■ Extracted records:
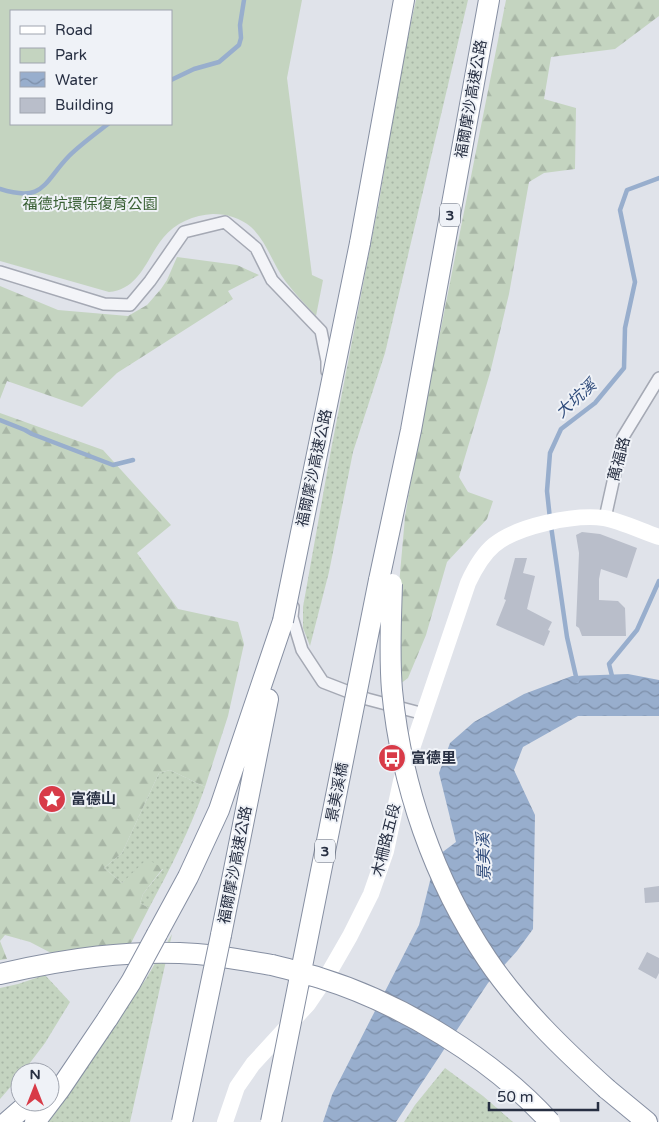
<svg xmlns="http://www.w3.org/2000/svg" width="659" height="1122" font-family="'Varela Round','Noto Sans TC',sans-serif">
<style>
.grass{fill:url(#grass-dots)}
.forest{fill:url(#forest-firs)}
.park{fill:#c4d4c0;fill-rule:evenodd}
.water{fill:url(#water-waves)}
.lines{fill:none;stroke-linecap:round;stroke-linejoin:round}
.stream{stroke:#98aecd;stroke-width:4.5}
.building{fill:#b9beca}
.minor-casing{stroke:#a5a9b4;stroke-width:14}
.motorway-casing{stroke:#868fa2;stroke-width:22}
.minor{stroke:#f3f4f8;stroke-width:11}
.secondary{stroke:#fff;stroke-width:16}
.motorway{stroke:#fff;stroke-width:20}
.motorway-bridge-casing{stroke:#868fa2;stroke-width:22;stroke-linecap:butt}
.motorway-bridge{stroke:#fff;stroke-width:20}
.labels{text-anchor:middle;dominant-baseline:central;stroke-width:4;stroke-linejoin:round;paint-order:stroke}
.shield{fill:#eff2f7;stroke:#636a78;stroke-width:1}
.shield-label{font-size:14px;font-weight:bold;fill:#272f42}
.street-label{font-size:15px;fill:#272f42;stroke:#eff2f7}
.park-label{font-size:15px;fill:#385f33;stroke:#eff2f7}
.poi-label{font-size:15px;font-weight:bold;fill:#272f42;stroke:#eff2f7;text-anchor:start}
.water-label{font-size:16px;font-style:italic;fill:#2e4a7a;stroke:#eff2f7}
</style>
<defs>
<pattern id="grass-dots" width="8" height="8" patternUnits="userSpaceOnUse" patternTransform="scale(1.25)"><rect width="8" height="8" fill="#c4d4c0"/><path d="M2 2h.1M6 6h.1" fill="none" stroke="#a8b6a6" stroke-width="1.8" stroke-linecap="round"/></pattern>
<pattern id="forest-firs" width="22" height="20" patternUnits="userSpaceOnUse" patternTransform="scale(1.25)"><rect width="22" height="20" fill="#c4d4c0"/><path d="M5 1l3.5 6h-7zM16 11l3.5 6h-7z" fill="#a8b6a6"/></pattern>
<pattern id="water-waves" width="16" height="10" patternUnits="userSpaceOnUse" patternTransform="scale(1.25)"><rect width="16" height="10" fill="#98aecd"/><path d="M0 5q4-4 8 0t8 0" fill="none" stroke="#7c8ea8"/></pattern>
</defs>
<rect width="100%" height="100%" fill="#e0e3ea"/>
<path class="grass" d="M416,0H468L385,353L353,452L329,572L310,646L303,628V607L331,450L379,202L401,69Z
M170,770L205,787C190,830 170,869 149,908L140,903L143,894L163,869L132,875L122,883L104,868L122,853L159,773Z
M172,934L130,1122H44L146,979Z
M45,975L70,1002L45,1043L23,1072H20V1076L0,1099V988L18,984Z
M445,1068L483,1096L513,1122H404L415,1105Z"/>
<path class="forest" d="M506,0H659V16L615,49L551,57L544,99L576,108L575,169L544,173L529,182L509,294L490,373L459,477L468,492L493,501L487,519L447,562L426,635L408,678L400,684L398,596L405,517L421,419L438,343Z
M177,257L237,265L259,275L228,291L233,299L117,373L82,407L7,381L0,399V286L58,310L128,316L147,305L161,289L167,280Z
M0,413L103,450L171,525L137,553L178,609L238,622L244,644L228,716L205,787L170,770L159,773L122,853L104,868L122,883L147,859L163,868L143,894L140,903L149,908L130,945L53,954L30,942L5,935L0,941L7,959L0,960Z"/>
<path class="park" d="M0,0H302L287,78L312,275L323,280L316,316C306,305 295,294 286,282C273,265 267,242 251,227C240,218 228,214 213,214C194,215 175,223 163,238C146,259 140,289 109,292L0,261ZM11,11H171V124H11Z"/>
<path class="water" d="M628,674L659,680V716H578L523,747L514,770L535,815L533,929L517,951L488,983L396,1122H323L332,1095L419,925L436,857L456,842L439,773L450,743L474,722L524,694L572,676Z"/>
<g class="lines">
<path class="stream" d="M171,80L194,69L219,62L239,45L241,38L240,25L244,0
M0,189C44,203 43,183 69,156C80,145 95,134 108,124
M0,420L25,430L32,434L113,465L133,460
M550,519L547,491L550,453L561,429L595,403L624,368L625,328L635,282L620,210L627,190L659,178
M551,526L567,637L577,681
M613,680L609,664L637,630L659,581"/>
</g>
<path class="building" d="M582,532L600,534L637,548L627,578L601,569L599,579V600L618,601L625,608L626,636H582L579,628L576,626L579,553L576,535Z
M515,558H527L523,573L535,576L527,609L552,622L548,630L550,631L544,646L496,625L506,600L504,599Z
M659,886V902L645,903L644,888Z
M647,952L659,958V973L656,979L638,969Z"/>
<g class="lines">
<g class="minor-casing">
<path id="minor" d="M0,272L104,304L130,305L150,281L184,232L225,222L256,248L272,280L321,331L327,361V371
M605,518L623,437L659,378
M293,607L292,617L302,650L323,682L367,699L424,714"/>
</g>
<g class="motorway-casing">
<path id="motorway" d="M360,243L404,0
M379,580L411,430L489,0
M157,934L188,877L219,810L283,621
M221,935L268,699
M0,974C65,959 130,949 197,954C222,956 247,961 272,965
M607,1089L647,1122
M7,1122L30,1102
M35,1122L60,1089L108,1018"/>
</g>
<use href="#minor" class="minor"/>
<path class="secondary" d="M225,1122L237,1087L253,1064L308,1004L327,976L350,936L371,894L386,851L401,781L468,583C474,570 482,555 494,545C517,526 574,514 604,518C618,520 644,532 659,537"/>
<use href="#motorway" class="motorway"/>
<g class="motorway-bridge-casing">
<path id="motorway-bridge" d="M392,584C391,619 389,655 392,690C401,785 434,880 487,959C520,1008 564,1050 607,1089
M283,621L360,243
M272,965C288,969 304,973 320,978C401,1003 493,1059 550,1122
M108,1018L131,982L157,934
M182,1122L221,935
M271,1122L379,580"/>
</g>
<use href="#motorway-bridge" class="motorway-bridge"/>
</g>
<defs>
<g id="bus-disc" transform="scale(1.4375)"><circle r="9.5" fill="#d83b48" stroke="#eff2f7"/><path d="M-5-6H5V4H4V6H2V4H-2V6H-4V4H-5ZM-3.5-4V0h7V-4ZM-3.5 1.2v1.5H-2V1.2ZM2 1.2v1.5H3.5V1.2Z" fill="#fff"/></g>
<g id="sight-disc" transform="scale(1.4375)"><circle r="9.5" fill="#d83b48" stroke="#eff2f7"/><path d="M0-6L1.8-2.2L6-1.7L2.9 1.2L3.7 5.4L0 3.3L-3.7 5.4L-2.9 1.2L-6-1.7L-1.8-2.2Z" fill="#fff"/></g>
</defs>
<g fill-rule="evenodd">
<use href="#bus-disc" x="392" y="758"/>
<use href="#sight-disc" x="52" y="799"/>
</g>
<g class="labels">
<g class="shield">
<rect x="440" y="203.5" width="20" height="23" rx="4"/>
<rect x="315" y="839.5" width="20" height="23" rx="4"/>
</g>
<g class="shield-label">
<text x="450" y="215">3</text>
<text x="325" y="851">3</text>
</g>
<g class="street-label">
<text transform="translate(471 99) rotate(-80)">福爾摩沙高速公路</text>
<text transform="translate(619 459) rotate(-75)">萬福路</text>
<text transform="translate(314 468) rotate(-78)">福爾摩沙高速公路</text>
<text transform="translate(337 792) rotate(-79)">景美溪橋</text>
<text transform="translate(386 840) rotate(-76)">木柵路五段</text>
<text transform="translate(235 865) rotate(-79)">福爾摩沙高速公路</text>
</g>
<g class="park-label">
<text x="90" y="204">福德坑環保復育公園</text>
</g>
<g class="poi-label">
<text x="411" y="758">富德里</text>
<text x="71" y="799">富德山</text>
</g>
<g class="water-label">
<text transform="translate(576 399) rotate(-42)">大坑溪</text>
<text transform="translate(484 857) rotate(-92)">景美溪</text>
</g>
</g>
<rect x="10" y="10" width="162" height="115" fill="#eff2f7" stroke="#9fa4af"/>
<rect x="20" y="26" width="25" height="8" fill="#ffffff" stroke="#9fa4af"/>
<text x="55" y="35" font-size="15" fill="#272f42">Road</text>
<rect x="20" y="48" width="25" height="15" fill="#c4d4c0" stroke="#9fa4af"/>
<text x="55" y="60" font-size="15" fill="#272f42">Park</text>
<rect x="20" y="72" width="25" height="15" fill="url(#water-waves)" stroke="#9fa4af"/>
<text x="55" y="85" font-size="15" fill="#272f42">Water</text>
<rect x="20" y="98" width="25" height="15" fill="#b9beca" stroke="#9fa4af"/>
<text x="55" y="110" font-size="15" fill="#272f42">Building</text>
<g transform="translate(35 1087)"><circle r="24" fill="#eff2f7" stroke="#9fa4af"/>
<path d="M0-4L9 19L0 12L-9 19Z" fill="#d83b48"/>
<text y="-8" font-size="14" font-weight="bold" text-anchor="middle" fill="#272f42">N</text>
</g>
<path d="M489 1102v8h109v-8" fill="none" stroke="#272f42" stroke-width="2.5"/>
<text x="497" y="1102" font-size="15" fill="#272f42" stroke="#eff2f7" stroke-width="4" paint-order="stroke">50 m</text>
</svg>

■ Requirement:
Look through the listing, and copy each line that contains the word "rule".

■ Answer section:
.park{fill:#c4d4c0;fill-rule:evenodd}
<g fill-rule="evenodd">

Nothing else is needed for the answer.